Driver based FXAA is the official, easy and save way to achieve FXAA and will be kept up to date and is very useful for games that don't implement any Antialiasing or have performance and/ or compatibility issues with more traditional ways of AA and/ or enforcing them.
FXAA itself was worked on by one of Nvidia's guys (Timothy Lottes) and made available for every dev or everyone really to use for free, no matter if ATI or whatever hardware was used. Although driver based FXAA is awesome, ingame implementations are preferable if done right (see skyrim for a negative example).
A lot of stuff was going to improve even further in FXAA Version 4 but at that point Nvidia apparently stepped on the breaks, realizing that kind of stuff had monetary value and also was becoming dangerously good in comparison to AA methods they wanted to work on with Timothy Lottes exclusively for their new hardware (which later became TXAA and was apparently partly based on results of work on FXAA4). Ultimately Version 4 was delayed and it's future is still uncertain today.

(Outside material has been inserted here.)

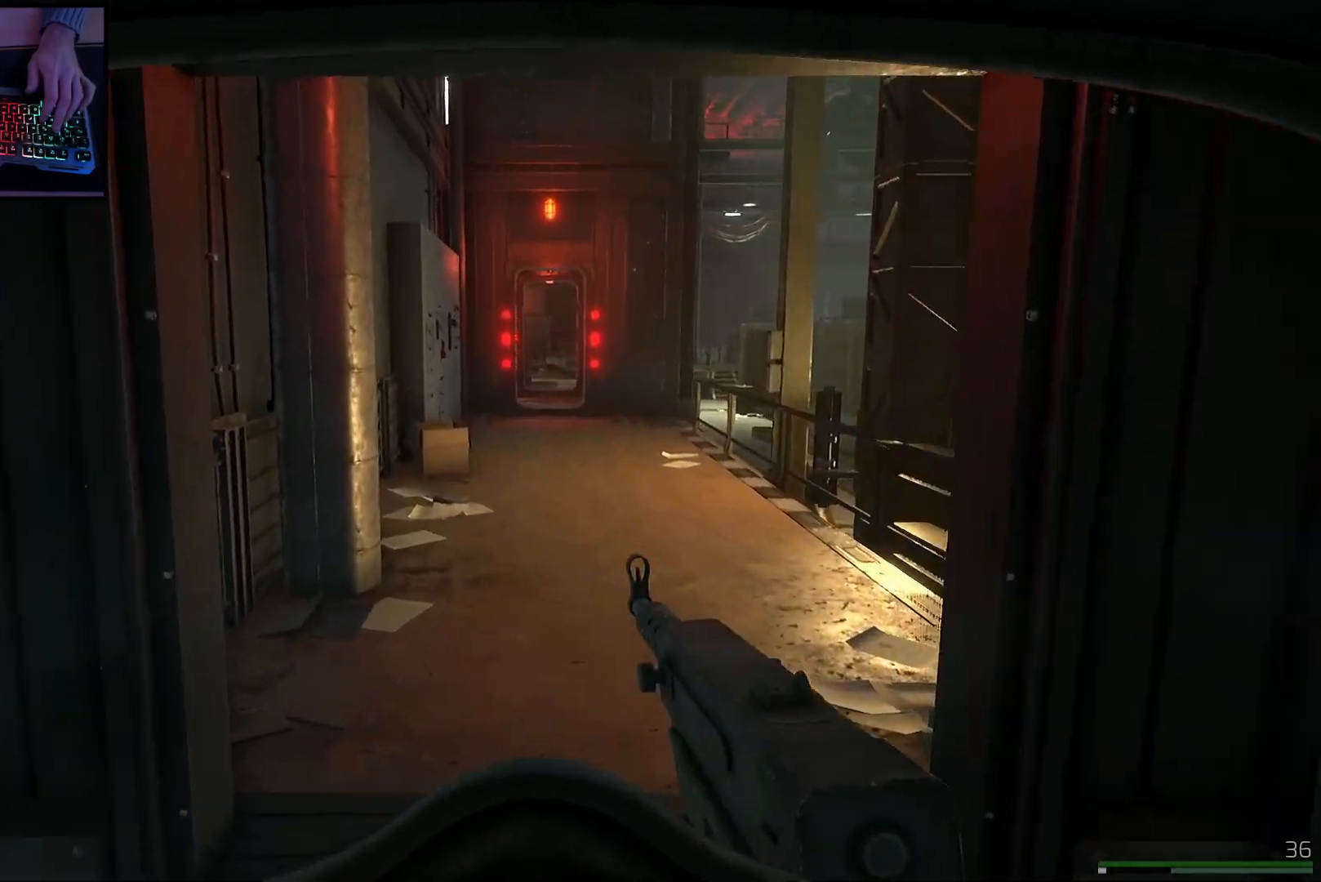
{"keys": ["w"], "mouse": [], "events": []}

Another interesting point is now that with the new Warband updates shader files have been made customizable it might be possible to implement FXAA there.
Timothy Lottes said...
"might be possible to quickly prototype FXAA in a GL or DX11 game which provides editable shaders. You would need to find a late-in the-frame post processing shader which samples each pixel once, then run FXAA to "sample the pixel" with FXAA_GREEN_AS_LUMA and use in-pixel-shader texture size queries to produce the required inputs to FXAA (so DX9 is likely out). This would NOT be the correct way to integrate FXAA, but might work."

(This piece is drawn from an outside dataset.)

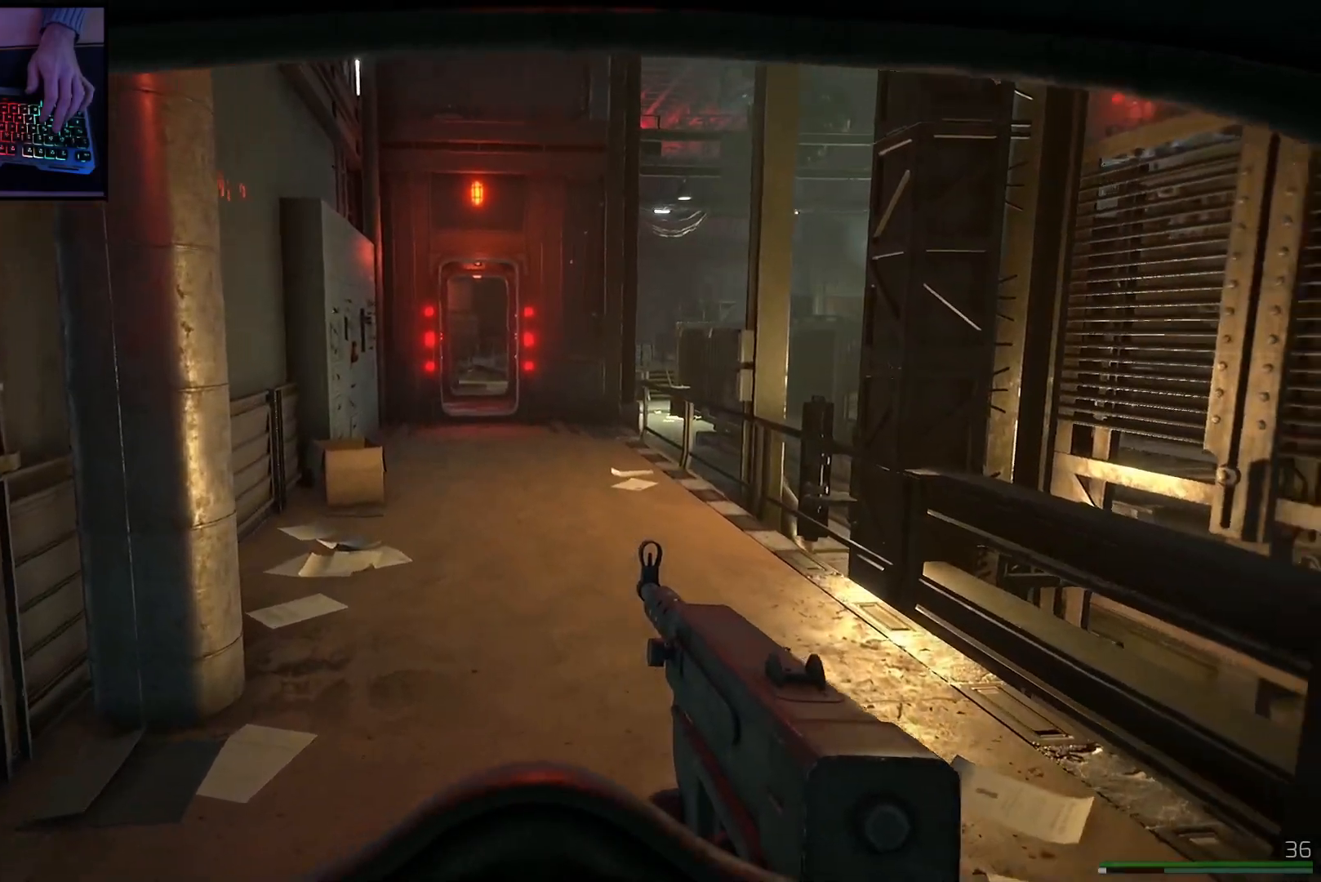
{"keys": ["a", "w"], "mouse": [], "events": [[317, "a", "down"]]}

I don't know if anybody is working on that tho. That way it could be better adapted to the game and even higher quality could be achieved, although on the other hand, since the last code of FXAA openly available is FXAA 3.11 the now available Nvidia driver based FXAA which is closed source most likely has some further developement and advantages over FXAA 3.11 and unless Version 4 sees the light of day one would not have access to those improvements of course.